WORK INSTRUCTIONS
Make an exact copy of the records below, excluding images.

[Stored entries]
+++

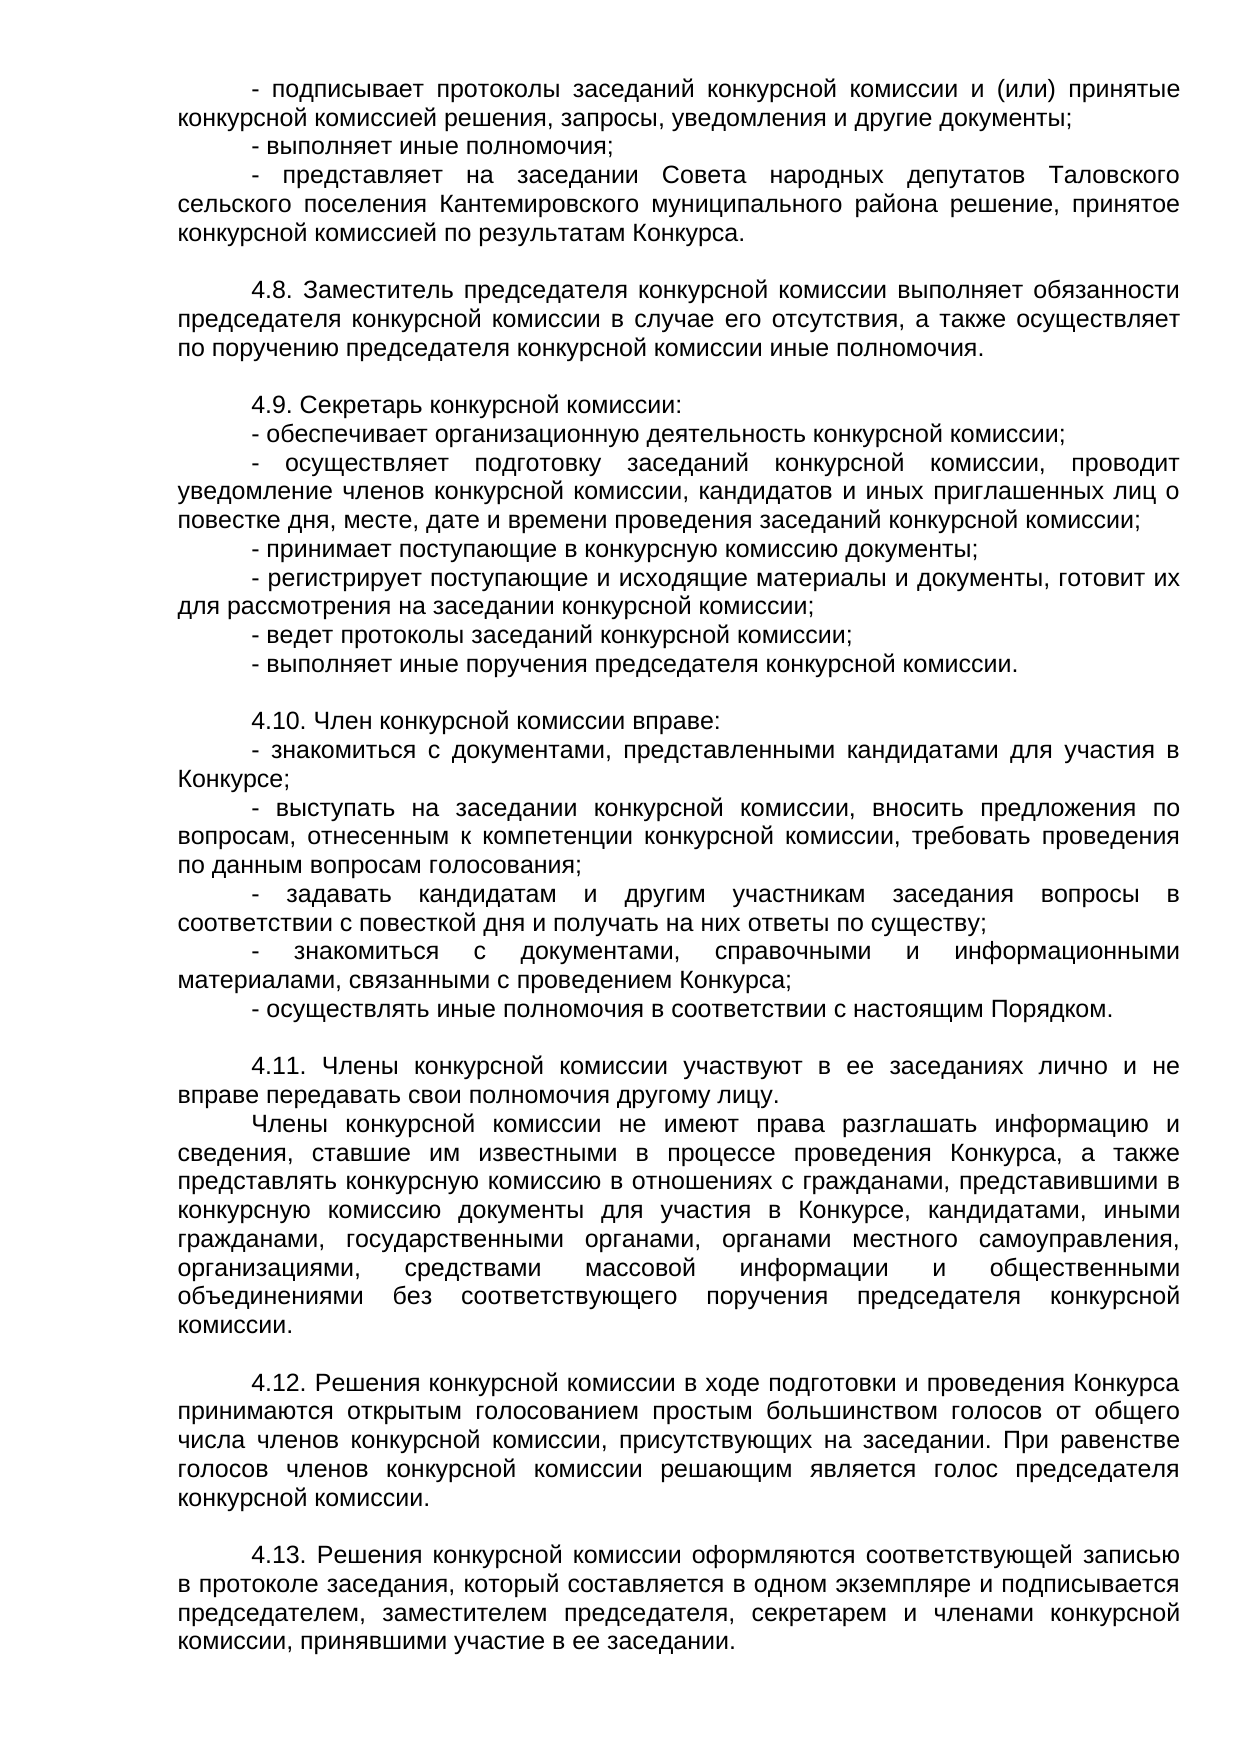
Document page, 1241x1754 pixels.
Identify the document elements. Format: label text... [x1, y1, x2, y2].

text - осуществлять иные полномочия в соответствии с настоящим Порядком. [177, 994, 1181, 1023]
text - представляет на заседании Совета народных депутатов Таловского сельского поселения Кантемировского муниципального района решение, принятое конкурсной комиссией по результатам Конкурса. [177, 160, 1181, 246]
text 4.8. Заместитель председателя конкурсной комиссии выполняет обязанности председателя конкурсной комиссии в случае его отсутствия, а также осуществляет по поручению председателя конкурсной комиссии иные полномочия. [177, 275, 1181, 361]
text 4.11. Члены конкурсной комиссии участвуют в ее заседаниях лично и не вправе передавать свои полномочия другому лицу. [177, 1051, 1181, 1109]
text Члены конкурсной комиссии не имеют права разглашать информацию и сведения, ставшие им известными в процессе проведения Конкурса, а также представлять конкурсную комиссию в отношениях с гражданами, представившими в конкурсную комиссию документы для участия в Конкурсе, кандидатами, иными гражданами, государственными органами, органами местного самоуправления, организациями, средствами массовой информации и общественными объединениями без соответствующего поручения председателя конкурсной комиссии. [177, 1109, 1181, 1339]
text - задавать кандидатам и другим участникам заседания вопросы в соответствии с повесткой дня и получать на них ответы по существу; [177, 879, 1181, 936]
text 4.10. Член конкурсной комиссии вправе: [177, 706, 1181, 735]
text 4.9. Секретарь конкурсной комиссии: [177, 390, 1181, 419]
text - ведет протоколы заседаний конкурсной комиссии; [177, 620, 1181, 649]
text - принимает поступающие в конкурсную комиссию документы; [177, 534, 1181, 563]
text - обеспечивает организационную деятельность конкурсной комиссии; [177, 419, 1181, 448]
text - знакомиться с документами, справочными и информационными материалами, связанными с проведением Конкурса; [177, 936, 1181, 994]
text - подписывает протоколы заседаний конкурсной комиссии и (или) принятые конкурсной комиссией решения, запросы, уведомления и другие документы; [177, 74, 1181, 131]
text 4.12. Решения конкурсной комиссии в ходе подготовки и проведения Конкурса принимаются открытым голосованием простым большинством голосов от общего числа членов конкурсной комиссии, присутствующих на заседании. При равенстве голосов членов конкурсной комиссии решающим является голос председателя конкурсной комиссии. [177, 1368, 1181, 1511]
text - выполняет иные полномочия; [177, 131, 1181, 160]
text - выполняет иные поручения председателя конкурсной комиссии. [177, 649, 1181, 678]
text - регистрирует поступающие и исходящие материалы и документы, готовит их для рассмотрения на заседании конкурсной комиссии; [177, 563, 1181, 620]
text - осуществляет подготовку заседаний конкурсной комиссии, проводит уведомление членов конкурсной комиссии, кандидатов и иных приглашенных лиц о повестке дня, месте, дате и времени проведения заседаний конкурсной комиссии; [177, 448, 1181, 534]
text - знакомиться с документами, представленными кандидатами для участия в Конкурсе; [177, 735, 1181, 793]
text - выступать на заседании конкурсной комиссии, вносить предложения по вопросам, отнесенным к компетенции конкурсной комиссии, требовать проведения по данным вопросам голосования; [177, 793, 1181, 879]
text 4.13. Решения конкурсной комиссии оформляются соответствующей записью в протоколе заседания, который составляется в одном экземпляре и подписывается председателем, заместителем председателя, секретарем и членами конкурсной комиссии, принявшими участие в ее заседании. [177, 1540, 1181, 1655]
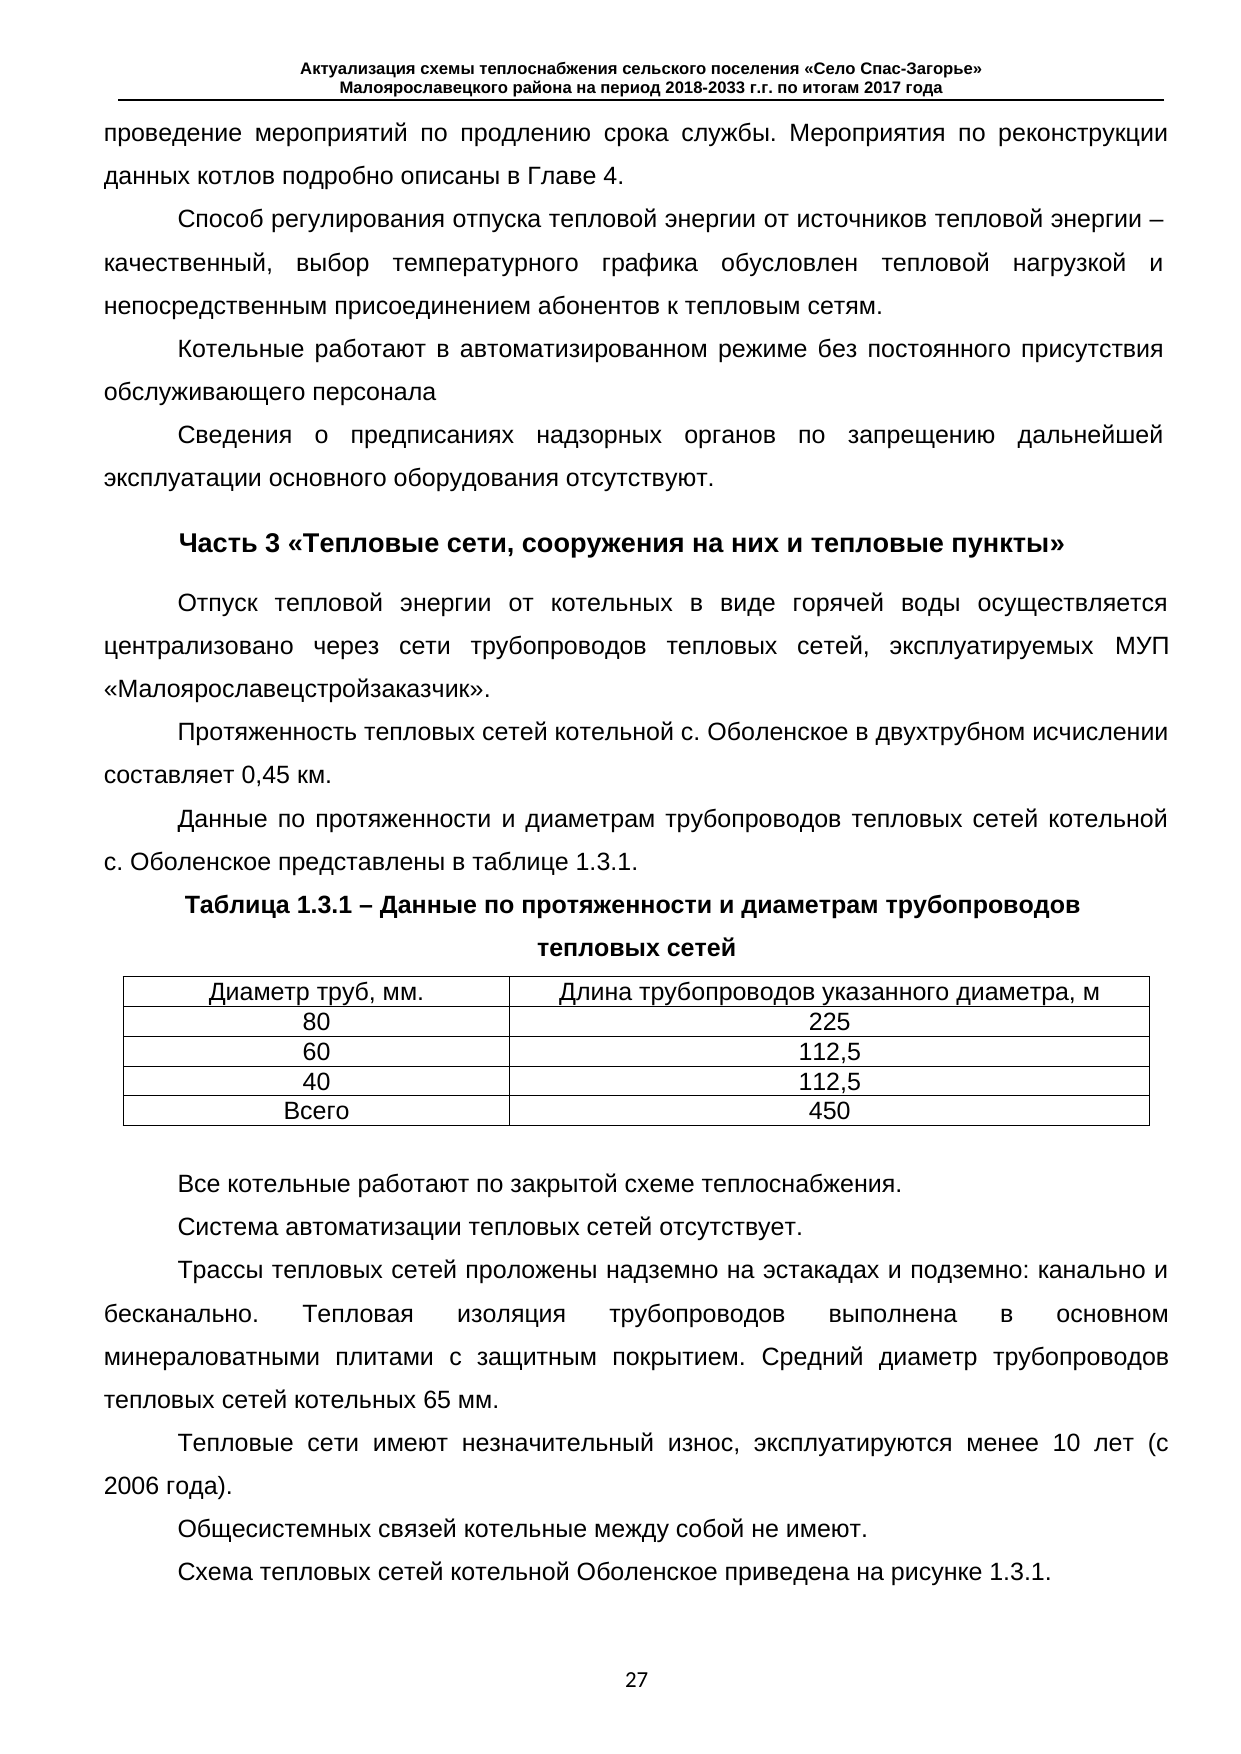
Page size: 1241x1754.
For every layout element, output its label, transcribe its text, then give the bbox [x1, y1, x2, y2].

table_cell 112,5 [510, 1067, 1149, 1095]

+++

ANSWER TO THE PROBLEM
Document page, 1241x1754 pixels.
Identify the document elements. Format: label text... [x1, y1, x2, y2].

text - осуществлять иные полномочия в соответствии с настоящим Порядком. [177, 994, 1181, 1023]
text - представляет на заседании Совета народных депутатов Таловского сельского поселения Кантемировского муниципального района решение, принятое конкурсной комиссией по результатам Конкурса. [177, 160, 1181, 246]
text 4.8. Заместитель председателя конкурсной комиссии выполняет обязанности председателя конкурсной комиссии в случае его отсутствия, а также осуществляет по поручению председателя конкурсной комиссии иные полномочия. [177, 275, 1181, 361]
text 4.11. Члены конкурсной комиссии участвуют в ее заседаниях лично и не вправе передавать свои полномочия другому лицу. [177, 1051, 1181, 1109]
text Члены конкурсной комиссии не имеют права разглашать информацию и сведения, ставшие им известными в процессе проведения Конкурса, а также представлять конкурсную комиссию в отношениях с гражданами, представившими в конкурсную комиссию документы для участия в Конкурсе, кандидатами, иными гражданами, государственными органами, органами местного самоуправления, организациями, средствами массовой информации и общественными объединениями без соответствующего поручения председателя конкурсной комиссии. [177, 1109, 1181, 1339]
text - задавать кандидатам и другим участникам заседания вопросы в соответствии с повесткой дня и получать на них ответы по существу; [177, 879, 1181, 936]
text 4.10. Член конкурсной комиссии вправе: [177, 706, 1181, 735]
text 4.9. Секретарь конкурсной комиссии: [177, 390, 1181, 419]
text - ведет протоколы заседаний конкурсной комиссии; [177, 620, 1181, 649]
text - принимает поступающие в конкурсную комиссию документы; [177, 534, 1181, 563]
text - обеспечивает организационную деятельность конкурсной комиссии; [177, 419, 1181, 448]
text - знакомиться с документами, справочными и информационными материалами, связанными с проведением Конкурса; [177, 936, 1181, 994]
text - подписывает протоколы заседаний конкурсной комиссии и (или) принятые конкурсной комиссией решения, запросы, уведомления и другие документы; [177, 74, 1181, 131]
text 4.12. Решения конкурсной комиссии в ходе подготовки и проведения Конкурса принимаются открытым голосованием простым большинством голосов от общего числа членов конкурсной комиссии, присутствующих на заседании. При равенстве голосов членов конкурсной комиссии решающим является голос председателя конкурсной комиссии. [177, 1368, 1181, 1511]
text - выполняет иные полномочия; [177, 131, 1181, 160]
text - выполняет иные поручения председателя конкурсной комиссии. [177, 649, 1181, 678]
text - регистрирует поступающие и исходящие материалы и документы, готовит их для рассмотрения на заседании конкурсной комиссии; [177, 563, 1181, 620]
text - осуществляет подготовку заседаний конкурсной комиссии, проводит уведомление членов конкурсной комиссии, кандидатов и иных приглашенных лиц о повестке дня, месте, дате и времени проведения заседаний конкурсной комиссии; [177, 448, 1181, 534]
text - знакомиться с документами, представленными кандидатами для участия в Конкурсе; [177, 735, 1181, 793]
text - выступать на заседании конкурсной комиссии, вносить предложения по вопросам, отнесенным к компетенции конкурсной комиссии, требовать проведения по данным вопросам голосования; [177, 793, 1181, 879]
text 4.13. Решения конкурсной комиссии оформляются соответствующей записью в протоколе заседания, который составляется в одном экземпляре и подписывается председателем, заместителем председателя, секретарем и членами конкурсной комиссии, принявшими участие в ее заседании. [177, 1540, 1181, 1655]
Page size: 1241x1754.
For every layout element, output its label, transcribe its text, then give the bbox [x1, y1, x2, y2].

table_cell 112,5 [510, 1067, 1149, 1095]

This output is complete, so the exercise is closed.